There are practical limits to how many software timers that can be realistically supported. One has to look at the MCU instruction cycle rate and then look at how many cycles it takes to check for a timer being zero and decrementing it if not zero. The absolute maximum number of software timers is limited to the number of cycles per timer interrupt minus the fixed interrupt overhead minus the (number of cycles per timer test/decrement times the number of timers).

After this consideration you have to decide how much time you are willing to allocate to the timer interrupt thread as a total percentage of the full processor real time bandwidth. As a worst case if you program a number of timers that approaches the maximum outlined above you can spend up to 100% of the MCU time in the timer interrupt routine and not allow any work in the main line code to get done.

In my applications I always try to design my systems so that the time spent in the timer interrupt is less than about 2% of the processor bandwidth. I may have to make this even less if I am making an application that has other high bandwidth I/O or SFR activity that would break if occasional blips of 2% latency causes problems.

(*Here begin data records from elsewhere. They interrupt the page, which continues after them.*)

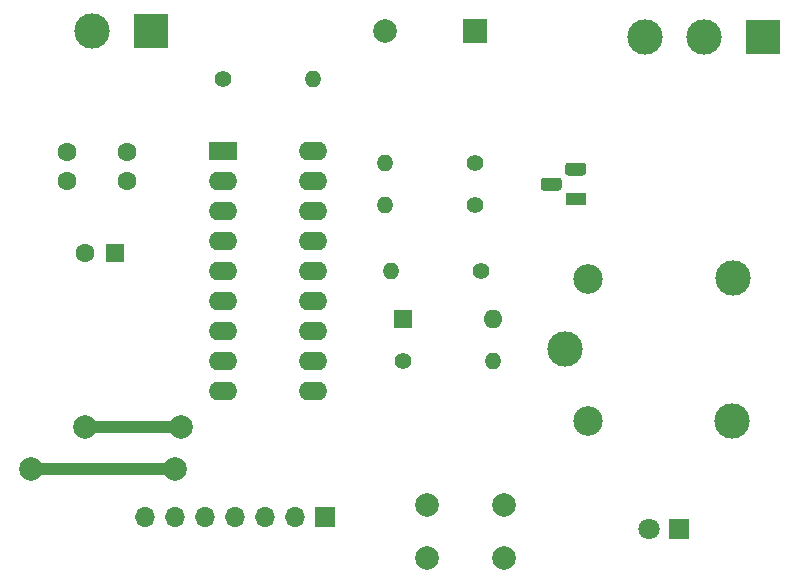
<source format=gbr>
%TF.GenerationSoftware,KiCad,Pcbnew,(5.1.7)-1*%
%TF.CreationDate,2021-08-01T15:47:44-03:00*%
%TF.ProjectId,cerradura digital,63657272-6164-4757-9261-206469676974,rev?*%
%TF.SameCoordinates,Original*%
%TF.FileFunction,Copper,L1,Top*%
%TF.FilePolarity,Positive*%
%FSLAX46Y46*%
G04 Gerber Fmt 4.6, Leading zero omitted, Abs format (unit mm)*
G04 Created by KiCad (PCBNEW (5.1.7)-1) date 2021-08-01 15:47:44*
%MOMM*%
%LPD*%
G01*
G04 APERTURE LIST*
%TA.AperFunction,ComponentPad*%
%ADD10O,1.700000X1.700000*%
%TD*%
%TA.AperFunction,ComponentPad*%
%ADD11R,1.700000X1.700000*%
%TD*%
%TA.AperFunction,ComponentPad*%
%ADD12O,2.400000X1.600000*%
%TD*%
%TA.AperFunction,ComponentPad*%
%ADD13R,2.400000X1.600000*%
%TD*%
%TA.AperFunction,ComponentPad*%
%ADD14C,2.000000*%
%TD*%
%TA.AperFunction,ComponentPad*%
%ADD15O,1.400000X1.400000*%
%TD*%
%TA.AperFunction,ComponentPad*%
%ADD16C,1.400000*%
%TD*%
%TA.AperFunction,ComponentPad*%
%ADD17R,1.800000X1.100000*%
%TD*%
%TA.AperFunction,ComponentPad*%
%ADD18C,3.000000*%
%TD*%
%TA.AperFunction,ComponentPad*%
%ADD19C,2.500000*%
%TD*%
%TA.AperFunction,ComponentPad*%
%ADD20R,3.000000X3.000000*%
%TD*%
%TA.AperFunction,ComponentPad*%
%ADD21O,1.600000X1.600000*%
%TD*%
%TA.AperFunction,ComponentPad*%
%ADD22R,1.600000X1.600000*%
%TD*%
%TA.AperFunction,ComponentPad*%
%ADD23C,1.800000*%
%TD*%
%TA.AperFunction,ComponentPad*%
%ADD24R,1.800000X1.800000*%
%TD*%
%TA.AperFunction,ComponentPad*%
%ADD25C,1.600000*%
%TD*%
%TA.AperFunction,ComponentPad*%
%ADD26R,2.000000X2.000000*%
%TD*%
%TA.AperFunction,ViaPad*%
%ADD27C,2.000000*%
%TD*%
%TA.AperFunction,Conductor*%
%ADD28C,1.000000*%
%TD*%
G04 APERTURE END LIST*
D10*
%TO.P,K1,7*%
%TO.N,Net-(K1-Pad7)*%
X129032000Y-100076000D03*
%TO.P,K1,6*%
%TO.N,GND*%
X131572000Y-100076000D03*
%TO.P,K1,5*%
%TO.N,Net-(K1-Pad5)*%
X134112000Y-100076000D03*
%TO.P,K1,4*%
%TO.N,Net-(K1-Pad4)*%
X136652000Y-100076000D03*
%TO.P,K1,3*%
%TO.N,Net-(K1-Pad3)*%
X139192000Y-100076000D03*
%TO.P,K1,2*%
%TO.N,Net-(K1-Pad2)*%
X141732000Y-100076000D03*
D11*
%TO.P,K1,1*%
%TO.N,Net-(K1-Pad1)*%
X144272000Y-100076000D03*
%TD*%
D12*
%TO.P,U1,18*%
%TO.N,Net-(R1-Pad2)*%
X143256000Y-69088000D03*
%TO.P,U1,9*%
%TO.N,+5V*%
X135636000Y-89408000D03*
%TO.P,U1,17*%
%TO.N,Net-(R4-Pad2)*%
X143256000Y-71628000D03*
%TO.P,U1,8*%
%TO.N,Net-(K1-Pad7)*%
X135636000Y-86868000D03*
%TO.P,U1,16*%
%TO.N,Net-(U1-Pad16)*%
X143256000Y-74168000D03*
%TO.P,U1,7*%
%TO.N,Net-(K1-Pad4)*%
X135636000Y-84328000D03*
%TO.P,U1,15*%
%TO.N,Net-(U1-Pad15)*%
X143256000Y-76708000D03*
%TO.P,U1,6*%
%TO.N,Net-(K1-Pad5)*%
X135636000Y-81788000D03*
%TO.P,U1,14*%
%TO.N,Net-(BZ1-Pad2)*%
X143256000Y-79248000D03*
%TO.P,U1,5*%
%TO.N,Net-(K1-Pad2)*%
X135636000Y-79248000D03*
%TO.P,U1,13*%
%TO.N,Net-(SW1-Pad1)*%
X143256000Y-81788000D03*
%TO.P,U1,4*%
%TO.N,Net-(C2-Pad1)*%
X135636000Y-76708000D03*
%TO.P,U1,12*%
%TO.N,sensor*%
X143256000Y-84328000D03*
%TO.P,U1,3*%
%TO.N,GND*%
X135636000Y-74168000D03*
%TO.P,U1,11*%
%TO.N,Net-(K1-Pad1)*%
X143256000Y-86868000D03*
%TO.P,U1,2*%
%TO.N,GND*%
X135636000Y-71628000D03*
%TO.P,U1,10*%
%TO.N,Net-(K1-Pad3)*%
X143256000Y-89408000D03*
D13*
%TO.P,U1,1*%
%TO.N,Net-(C1-Pad2)*%
X135636000Y-69088000D03*
%TD*%
D14*
%TO.P,SW1,1*%
%TO.N,Net-(SW1-Pad1)*%
X159408000Y-99060000D03*
%TO.P,SW1,2*%
%TO.N,GND*%
X159408000Y-103560000D03*
%TO.P,SW1,1*%
%TO.N,Net-(SW1-Pad1)*%
X152908000Y-99060000D03*
%TO.P,SW1,2*%
%TO.N,GND*%
X152908000Y-103560000D03*
%TD*%
D15*
%TO.P,R5,2*%
%TO.N,Net-(R4-Pad2)*%
X149352000Y-73660000D03*
D16*
%TO.P,R5,1*%
%TO.N,Net-(Q1-Pad2)*%
X156972000Y-73660000D03*
%TD*%
D15*
%TO.P,R4,2*%
%TO.N,Net-(R4-Pad2)*%
X149352000Y-70104000D03*
D16*
%TO.P,R4,1*%
%TO.N,+5V*%
X156972000Y-70104000D03*
%TD*%
D15*
%TO.P,R3,2*%
%TO.N,Net-(D1-Pad2)*%
X158496000Y-86868000D03*
D16*
%TO.P,R3,1*%
%TO.N,Net-(D2-Pad1)*%
X150876000Y-86868000D03*
%TD*%
D15*
%TO.P,R2,2*%
%TO.N,Net-(BZ1-Pad2)*%
X149860000Y-79248000D03*
D16*
%TO.P,R2,1*%
%TO.N,+5V*%
X157480000Y-79248000D03*
%TD*%
D15*
%TO.P,R1,2*%
%TO.N,Net-(R1-Pad2)*%
X143256000Y-62992000D03*
D16*
%TO.P,R1,1*%
%TO.N,Net-(C1-Pad2)*%
X135636000Y-62992000D03*
%TD*%
D17*
%TO.P,Q1,1*%
%TO.N,Net-(D2-Pad1)*%
X165500000Y-73152000D03*
%TO.P,Q1,3*%
%TO.N,+5V*%
%TA.AperFunction,ComponentPad*%
G36*
G01*
X166125000Y-71162000D02*
X164875000Y-71162000D01*
G75*
G02*
X164600000Y-70887000I0J275000D01*
G01*
X164600000Y-70337000D01*
G75*
G02*
X164875000Y-70062000I275000J0D01*
G01*
X166125000Y-70062000D01*
G75*
G02*
X166400000Y-70337000I0J-275000D01*
G01*
X166400000Y-70887000D01*
G75*
G02*
X166125000Y-71162000I-275000J0D01*
G01*
G37*
%TD.AperFunction*%
%TO.P,Q1,2*%
%TO.N,Net-(Q1-Pad2)*%
%TA.AperFunction,ComponentPad*%
G36*
G01*
X164055000Y-72432000D02*
X162805000Y-72432000D01*
G75*
G02*
X162530000Y-72157000I0J275000D01*
G01*
X162530000Y-71607000D01*
G75*
G02*
X162805000Y-71332000I275000J0D01*
G01*
X164055000Y-71332000D01*
G75*
G02*
X164330000Y-71607000I0J-275000D01*
G01*
X164330000Y-72157000D01*
G75*
G02*
X164055000Y-72432000I-275000J0D01*
G01*
G37*
%TD.AperFunction*%
%TD*%
D18*
%TO.P,K2,1*%
%TO.N,CC*%
X164592000Y-85852000D03*
D19*
%TO.P,K2,5*%
%TO.N,Net-(D2-Pad1)*%
X166542000Y-79902000D03*
D18*
%TO.P,K2,4*%
%TO.N,NC*%
X178792000Y-79852000D03*
%TO.P,K2,3*%
%TO.N,NO*%
X178742000Y-91902000D03*
D19*
%TO.P,K2,2*%
%TO.N,GND*%
X166542000Y-91902000D03*
%TD*%
D18*
%TO.P,J2,3*%
%TO.N,CC*%
X171356000Y-59436000D03*
%TO.P,J2,2*%
%TO.N,NO*%
X176356000Y-59436000D03*
D20*
%TO.P,J2,1*%
%TO.N,NC*%
X181356000Y-59436000D03*
%TD*%
D18*
%TO.P,J1,2*%
%TO.N,GND*%
X124540000Y-58928000D03*
D20*
%TO.P,J1,1*%
%TO.N,+5V*%
X129540000Y-58928000D03*
%TD*%
D21*
%TO.P,D2,2*%
%TO.N,GND*%
X158496000Y-83312000D03*
D22*
%TO.P,D2,1*%
%TO.N,Net-(D2-Pad1)*%
X150876000Y-83312000D03*
%TD*%
D23*
%TO.P,D1,2*%
%TO.N,Net-(D1-Pad2)*%
X171704000Y-101092000D03*
D24*
%TO.P,D1,1*%
%TO.N,GND*%
X174244000Y-101092000D03*
%TD*%
D25*
%TO.P,C3,2*%
%TO.N,Net-(C1-Pad2)*%
X127508000Y-69128000D03*
%TO.P,C3,1*%
%TO.N,GND*%
X127508000Y-71628000D03*
%TD*%
%TO.P,C2,2*%
%TO.N,GND*%
X123992000Y-77724000D03*
D22*
%TO.P,C2,1*%
%TO.N,Net-(C2-Pad1)*%
X126492000Y-77724000D03*
%TD*%
D25*
%TO.P,C1,2*%
%TO.N,Net-(C1-Pad2)*%
X122428000Y-69128000D03*
%TO.P,C1,1*%
%TO.N,GND*%
X122428000Y-71628000D03*
%TD*%
D14*
%TO.P,BZ1,2*%
%TO.N,Net-(BZ1-Pad2)*%
X149372000Y-58928000D03*
D26*
%TO.P,BZ1,1*%
%TO.N,+5V*%
X156972000Y-58928000D03*
%TD*%
D27*
%TO.N,GND*%
X131572000Y-96012000D03*
X119380000Y-96012000D03*
%TO.N,Net-(K1-Pad5)*%
X132080000Y-92456000D03*
X123952000Y-92456000D03*
%TD*%
D28*
%TO.N,GND*%
X131572000Y-96012000D02*
X119380000Y-96012000D01*
%TO.N,Net-(K1-Pad5)*%
X132080000Y-92456000D02*
X123952000Y-92456000D01*
%TD*%
M02*

</source>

These software timers really shine on the more modern MCUs that have single cycle instruction timing equal to the oscillator frequency. On the older "12 clocker" types the number of cycles per timer in the interrupt routine is fairly expensive performance wise. Of course if the MCU is performing some trivial task and only using a single software timer or two then the performance is not a big deal. On the other hand if you have the time budget of the MCU packed full this 12clocker can be a non-starter.

Michael Karas